Inconvenient Control Adapters

Control Adapters are a great way to modify the presentation layer of any control out there: no matter whether it’s sealed or internal. And while they are pretty easy to setup you can find yourself spending a couple of hours if somehow they seem not to be applied…

To modify the presentation of an existing control you need two things: a Control Adapter class which comes in a couple of tastes (check out the System.Web.UI.Adapters and System.Web.UI.WebControls.Adapters namespaces for more details) among which the one I use the most: ControlAdapter, MenuAdapter and PageAdapter. Depending what kind of control you want to customize you will have to create a new class inheriting from one of these base classes.

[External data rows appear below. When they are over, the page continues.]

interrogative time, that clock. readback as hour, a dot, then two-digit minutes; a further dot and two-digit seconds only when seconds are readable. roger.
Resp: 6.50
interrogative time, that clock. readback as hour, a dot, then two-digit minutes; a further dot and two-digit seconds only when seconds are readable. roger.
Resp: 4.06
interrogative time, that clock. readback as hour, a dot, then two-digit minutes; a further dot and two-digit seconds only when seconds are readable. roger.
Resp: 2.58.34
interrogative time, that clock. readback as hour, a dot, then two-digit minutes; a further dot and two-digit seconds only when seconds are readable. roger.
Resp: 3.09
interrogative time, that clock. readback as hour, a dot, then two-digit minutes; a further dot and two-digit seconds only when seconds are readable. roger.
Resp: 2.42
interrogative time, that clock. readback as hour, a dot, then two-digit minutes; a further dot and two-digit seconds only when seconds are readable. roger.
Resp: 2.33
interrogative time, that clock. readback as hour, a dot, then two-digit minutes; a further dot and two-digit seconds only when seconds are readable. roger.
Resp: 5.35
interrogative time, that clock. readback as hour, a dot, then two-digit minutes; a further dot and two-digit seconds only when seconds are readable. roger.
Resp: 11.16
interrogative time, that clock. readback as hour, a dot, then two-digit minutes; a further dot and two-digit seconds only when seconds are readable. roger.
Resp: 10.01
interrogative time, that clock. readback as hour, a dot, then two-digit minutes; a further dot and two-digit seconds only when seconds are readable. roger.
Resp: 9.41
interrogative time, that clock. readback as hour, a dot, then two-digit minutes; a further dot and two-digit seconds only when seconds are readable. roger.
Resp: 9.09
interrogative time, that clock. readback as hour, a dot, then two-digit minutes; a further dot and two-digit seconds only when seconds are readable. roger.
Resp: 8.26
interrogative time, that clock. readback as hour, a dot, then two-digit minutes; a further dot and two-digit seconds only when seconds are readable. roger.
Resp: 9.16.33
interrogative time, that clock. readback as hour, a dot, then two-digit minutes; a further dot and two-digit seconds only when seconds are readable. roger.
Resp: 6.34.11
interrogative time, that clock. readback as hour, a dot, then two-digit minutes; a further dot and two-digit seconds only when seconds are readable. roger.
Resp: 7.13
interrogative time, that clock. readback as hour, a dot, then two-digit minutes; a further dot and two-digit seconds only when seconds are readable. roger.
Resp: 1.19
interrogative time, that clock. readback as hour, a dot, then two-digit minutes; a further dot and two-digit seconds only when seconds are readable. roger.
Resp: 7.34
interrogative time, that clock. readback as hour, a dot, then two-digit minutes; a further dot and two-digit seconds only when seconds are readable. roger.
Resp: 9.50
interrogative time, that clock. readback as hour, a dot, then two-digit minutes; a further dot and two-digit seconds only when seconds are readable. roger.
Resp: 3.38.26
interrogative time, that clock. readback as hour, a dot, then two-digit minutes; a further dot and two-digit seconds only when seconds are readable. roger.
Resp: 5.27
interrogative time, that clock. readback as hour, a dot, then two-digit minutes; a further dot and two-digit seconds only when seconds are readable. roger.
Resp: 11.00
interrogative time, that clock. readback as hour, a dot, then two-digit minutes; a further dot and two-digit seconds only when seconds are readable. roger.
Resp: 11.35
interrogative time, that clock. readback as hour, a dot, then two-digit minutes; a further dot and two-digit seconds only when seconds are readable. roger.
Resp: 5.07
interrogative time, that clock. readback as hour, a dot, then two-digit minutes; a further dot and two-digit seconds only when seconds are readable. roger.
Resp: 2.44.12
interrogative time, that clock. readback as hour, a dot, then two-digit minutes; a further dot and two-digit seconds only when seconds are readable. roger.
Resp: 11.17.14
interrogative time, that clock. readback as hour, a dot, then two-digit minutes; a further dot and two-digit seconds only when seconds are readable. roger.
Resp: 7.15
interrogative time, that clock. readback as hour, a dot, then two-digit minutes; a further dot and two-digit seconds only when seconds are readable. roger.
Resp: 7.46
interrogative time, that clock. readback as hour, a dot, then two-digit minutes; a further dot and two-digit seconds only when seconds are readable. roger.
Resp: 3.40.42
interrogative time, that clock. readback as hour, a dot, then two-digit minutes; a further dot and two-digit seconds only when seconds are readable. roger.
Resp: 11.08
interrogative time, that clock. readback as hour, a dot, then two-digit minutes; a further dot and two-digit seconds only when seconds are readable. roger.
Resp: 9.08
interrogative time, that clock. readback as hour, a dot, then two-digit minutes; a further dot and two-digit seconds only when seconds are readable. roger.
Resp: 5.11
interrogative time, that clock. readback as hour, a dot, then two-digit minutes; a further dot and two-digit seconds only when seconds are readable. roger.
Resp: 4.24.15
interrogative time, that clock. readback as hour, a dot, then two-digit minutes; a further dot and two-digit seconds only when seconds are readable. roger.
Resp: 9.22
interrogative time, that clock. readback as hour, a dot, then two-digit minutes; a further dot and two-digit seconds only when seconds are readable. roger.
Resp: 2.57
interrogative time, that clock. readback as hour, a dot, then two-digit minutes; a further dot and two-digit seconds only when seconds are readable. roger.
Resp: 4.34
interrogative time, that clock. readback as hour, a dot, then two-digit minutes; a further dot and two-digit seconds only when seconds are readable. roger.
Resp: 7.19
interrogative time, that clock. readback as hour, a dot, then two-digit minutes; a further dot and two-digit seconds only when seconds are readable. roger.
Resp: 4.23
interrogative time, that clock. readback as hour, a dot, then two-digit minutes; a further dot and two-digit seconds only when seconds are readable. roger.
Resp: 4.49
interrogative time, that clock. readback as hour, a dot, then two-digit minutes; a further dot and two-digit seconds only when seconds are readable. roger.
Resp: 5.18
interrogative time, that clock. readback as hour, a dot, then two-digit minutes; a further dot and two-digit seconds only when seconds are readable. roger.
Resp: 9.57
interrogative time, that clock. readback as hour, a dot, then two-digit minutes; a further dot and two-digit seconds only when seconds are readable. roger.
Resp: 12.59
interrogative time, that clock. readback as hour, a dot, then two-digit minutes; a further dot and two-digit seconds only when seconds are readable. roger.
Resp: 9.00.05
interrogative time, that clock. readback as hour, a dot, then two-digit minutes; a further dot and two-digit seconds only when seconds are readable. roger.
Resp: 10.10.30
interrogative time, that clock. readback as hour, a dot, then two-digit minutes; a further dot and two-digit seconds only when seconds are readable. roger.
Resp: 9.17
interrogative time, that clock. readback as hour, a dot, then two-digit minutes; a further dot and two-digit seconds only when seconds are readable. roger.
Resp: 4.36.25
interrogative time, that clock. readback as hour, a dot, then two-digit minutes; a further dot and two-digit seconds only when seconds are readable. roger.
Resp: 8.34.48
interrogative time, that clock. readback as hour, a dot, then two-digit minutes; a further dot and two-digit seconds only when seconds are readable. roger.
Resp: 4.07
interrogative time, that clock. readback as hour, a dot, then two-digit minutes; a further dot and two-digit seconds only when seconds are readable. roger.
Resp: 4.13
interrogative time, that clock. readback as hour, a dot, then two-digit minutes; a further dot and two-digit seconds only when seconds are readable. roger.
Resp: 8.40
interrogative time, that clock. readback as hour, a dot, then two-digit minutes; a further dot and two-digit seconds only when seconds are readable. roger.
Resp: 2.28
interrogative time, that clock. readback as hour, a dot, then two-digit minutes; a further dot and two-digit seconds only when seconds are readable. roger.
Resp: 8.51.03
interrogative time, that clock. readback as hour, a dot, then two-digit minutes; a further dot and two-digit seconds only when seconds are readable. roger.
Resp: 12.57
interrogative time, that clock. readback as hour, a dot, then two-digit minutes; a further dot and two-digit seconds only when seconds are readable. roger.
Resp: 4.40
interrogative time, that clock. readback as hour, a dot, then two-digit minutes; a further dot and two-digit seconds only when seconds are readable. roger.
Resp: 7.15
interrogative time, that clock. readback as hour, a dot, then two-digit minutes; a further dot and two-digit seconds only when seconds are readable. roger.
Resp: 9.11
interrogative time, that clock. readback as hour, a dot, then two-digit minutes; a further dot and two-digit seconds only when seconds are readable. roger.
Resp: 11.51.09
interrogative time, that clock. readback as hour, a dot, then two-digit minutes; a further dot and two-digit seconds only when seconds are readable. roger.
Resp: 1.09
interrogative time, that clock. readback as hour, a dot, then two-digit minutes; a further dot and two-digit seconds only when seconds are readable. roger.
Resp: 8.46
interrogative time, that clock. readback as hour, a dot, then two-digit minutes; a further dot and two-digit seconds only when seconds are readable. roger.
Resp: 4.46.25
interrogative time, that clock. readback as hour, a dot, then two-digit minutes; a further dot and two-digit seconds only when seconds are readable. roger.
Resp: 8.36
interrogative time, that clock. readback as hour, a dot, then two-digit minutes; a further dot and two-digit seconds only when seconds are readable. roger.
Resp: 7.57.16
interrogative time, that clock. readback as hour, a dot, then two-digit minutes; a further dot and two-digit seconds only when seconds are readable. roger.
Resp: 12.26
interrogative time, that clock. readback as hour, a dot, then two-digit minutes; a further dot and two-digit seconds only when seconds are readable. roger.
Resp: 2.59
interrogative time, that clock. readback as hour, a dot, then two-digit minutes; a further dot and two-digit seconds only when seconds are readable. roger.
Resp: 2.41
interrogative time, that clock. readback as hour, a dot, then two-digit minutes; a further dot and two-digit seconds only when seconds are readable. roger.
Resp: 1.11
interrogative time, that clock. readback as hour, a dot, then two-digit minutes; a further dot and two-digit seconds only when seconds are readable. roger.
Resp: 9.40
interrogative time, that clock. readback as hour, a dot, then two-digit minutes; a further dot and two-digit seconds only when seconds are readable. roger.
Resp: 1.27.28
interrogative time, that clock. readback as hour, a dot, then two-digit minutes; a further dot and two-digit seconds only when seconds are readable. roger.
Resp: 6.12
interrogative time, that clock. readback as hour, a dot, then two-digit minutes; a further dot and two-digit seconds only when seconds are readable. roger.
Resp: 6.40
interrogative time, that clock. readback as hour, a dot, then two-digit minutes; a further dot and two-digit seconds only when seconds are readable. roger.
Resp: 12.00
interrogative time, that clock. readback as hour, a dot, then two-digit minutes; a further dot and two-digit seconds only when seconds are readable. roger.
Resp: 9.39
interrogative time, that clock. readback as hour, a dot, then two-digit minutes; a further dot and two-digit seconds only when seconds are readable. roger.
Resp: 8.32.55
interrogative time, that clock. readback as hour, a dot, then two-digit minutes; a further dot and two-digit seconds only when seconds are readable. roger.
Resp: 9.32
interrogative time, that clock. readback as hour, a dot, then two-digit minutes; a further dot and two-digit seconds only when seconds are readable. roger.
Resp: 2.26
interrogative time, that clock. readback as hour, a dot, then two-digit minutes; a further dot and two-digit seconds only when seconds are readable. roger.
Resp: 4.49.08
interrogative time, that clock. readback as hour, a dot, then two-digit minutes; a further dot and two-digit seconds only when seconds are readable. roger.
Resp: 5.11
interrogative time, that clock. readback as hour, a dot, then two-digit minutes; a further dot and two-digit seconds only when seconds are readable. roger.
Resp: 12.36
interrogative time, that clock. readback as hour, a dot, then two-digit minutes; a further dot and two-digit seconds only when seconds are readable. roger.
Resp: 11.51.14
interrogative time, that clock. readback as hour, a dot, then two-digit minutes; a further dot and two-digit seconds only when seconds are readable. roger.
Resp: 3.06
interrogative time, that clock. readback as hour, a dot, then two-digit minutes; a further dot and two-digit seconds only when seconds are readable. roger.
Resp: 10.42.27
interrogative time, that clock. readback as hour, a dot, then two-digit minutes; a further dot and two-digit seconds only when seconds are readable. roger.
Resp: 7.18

The second thing is a declarative markup to bind your Control Adapter to an existing control. It’s supposed to be defined using the Browser Definition File Schema and should be deployed either into a new or existing .browser file in App_Browsers in the IIS directory of your Web Application.

So imagine you have setup things correctly and even have seen your Control Adapter worked for a while and then all of a sudden things don’t seem to work anymore: neither CTRL+F5 or an IIS reset seem to help. Did you just broke your environment, the solution or what is just going on?

Luckily the solution is really easy yet one of the things you have to know. To improve the overall performance ASP.NET caches some of the output. I have to admit that I don’t know all of the plumbing but I assume that ASP.NET stores information whether there any Control Adapters for particular controls and whether they should be applied (you can explicitly disable applying a Control Adapter to a control by using the AdapterEnable=”false” attribute on the Control). So if the information about the Control Adapters is being cached it might’ve just happened that the changes you have done are not being reflected and you need to delete all of the ASP.NET Temporary Files. To do that:

  1. Stop IIS (either using the UI or command line iisreset /stop)
  2. Navigate to %windir%\Microsoft.NET\Framework\v2.0.50727\Temporary ASP.NET Files
  3. Delete all the files in this folder
  4. Start IIS (either using the UI or command line iisreset /start)

In most of the cases the above does the job and makes ASP.NET rebuild the controls. Knowing these few steps might just save you a couple of hours.